Denny Hecker Truck Gardens?
Just discovered this post was gobbled before it made it to the blog. Too busy to reconstruct my part of it, but here's the quote from Bill Lindeke that prompted some musings about adaptive reuse of our dying malls, foreclosed subdivisions and abandoned car dealerships.
And here's another good read, about Surprise, Arizona, and how it illustrates how the housing boom went so wrong.
Just because a place is relatively cheap doesn't make housing affordable, however. That brings us back to the Guerros. They wanted a nicer house than they could afford, so their lender offered a solution: An adjustable-rate mortgage. Their monthly payments were $2,700. Of course, the bank would jack up their rates after two years, but it didn't matter. With home values climbing steadily, they could refinance before the rate reset, pull out enough cash to buy a jetski or a new car, and keep their mortgage payments in check. In other words, the banks were creating affordable housing where it didn't really exist; with easy and tricky loans, they were creating purchasing power, or demand. Tens of thousands of such loans were issued in Arizona, and the major homebuilders even got into the game, offering financing in a manner more often associated with car manufacturers.

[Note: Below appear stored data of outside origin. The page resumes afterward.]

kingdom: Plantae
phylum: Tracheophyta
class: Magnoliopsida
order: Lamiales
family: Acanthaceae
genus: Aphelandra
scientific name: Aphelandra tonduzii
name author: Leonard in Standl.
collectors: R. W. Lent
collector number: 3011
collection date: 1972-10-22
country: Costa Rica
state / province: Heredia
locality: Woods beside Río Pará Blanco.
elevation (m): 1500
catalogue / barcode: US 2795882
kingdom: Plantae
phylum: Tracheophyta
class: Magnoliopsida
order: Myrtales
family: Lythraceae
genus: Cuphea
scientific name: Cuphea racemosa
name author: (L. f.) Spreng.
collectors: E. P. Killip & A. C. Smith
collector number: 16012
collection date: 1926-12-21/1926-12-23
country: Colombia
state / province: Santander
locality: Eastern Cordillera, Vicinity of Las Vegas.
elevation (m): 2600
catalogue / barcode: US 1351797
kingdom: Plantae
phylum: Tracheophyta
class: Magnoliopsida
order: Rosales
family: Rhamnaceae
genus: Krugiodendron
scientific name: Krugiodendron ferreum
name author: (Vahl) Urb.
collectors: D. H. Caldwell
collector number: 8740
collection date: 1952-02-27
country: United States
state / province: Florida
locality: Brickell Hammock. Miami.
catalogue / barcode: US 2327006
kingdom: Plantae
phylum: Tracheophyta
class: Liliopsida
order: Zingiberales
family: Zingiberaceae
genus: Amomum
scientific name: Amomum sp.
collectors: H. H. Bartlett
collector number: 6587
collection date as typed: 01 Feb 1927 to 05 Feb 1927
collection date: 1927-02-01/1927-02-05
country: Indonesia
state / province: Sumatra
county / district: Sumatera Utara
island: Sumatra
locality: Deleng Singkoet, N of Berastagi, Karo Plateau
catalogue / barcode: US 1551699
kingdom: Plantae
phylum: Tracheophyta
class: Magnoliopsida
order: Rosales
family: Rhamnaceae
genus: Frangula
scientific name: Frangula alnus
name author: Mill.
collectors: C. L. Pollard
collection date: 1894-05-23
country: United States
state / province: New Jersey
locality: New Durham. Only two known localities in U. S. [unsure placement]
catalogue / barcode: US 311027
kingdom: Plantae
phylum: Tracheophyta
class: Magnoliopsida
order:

This artificially inflated demand did the trick. In just five years, Surprise gained another 50,000 people, and added more than 7,000 homes in 2005 alone. Maricopa County -- which contains the bulk of the greater Phoenix metro area -- grew faster than anywhere else in the country, and the Phoenix area issued more than 62,000 residential building permits. The economy responded: In 2006, Arizona's gross domestic product grew by 6.7 percent, compared to 3.1 percent for the nation as a whole. The construction industry provided 9 percent of all non-farm jobs in Arizona, making it by far the biggest employer in the state. Those jobs drew more people, who took out more loans to buy more houses, creating more demand … you get the picture.
Housing prices soared -- nearly doubling, on average, over two years -- to create almost instant wealth. Speculation was so rampant that it threw population estimates for a loop. Last year, with the bust in full swing, state and local officials discovered that their method of counting people -- by starting with 2000 census numbers and then estimating population using the number of houses built and sold -- didn't work. They had assumed an occupancy rate of 98 to 99 percent, when in fact at least one of every 10 new homes was sitting empty, even before the bust. A lot of people were making a lot of money. A lot of people would lose money, too.